Results of the recent worldwide research suggest that understanding a resistivity of rocks against deterioration is hidden not in
the absorption but in the structure of rock pores in relation to thermodynamic properties of pore water and tensile strength of rocks
and rock minerals.
Also this article presents some results of research on rock deterioration and pore structure performed on 88 rock samples. The
results divide the rocks tested into two groups – group N in which the pore water does not freeze even when the temperature decreases
to –20 ºC, and the second group F in which the pore water freezes. It has been found that the rocks from group N contain
critical portion of adsorbed water in pores which prevents freezing of the pore water.
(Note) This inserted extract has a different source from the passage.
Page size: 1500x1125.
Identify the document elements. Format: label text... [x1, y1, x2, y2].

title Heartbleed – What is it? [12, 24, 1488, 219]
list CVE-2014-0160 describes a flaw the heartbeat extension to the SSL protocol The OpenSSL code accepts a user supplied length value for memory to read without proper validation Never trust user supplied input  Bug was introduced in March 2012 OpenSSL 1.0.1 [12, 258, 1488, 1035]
The presence of adsorbed water enables thermodynamic
processes related to osmosis which are dominantly responsible for deterioration of rocks from group N. A high correlation
(R = 0.81) between content of adsorbed water and freeze-thaw loss was proved and can be used as durability estimator of rocks
from group N. The rock deterioration of group F is caused not only by osmosis, but also by some other processes and influences,
such as hydraulic pressure, permeability, grain size, rock and mineral tensile strength, degree of saturation, etc., and the deterioration
cannot be predicted yet without the freeze-thaw test. Since the contents of absorbed water and ratio between adsorbed and bulk water
(of which the absorbed water consists) is controlled by the porosity and pore structure, it can be concluded that the deterioration of
some rocks is strongly related to rock pore structure.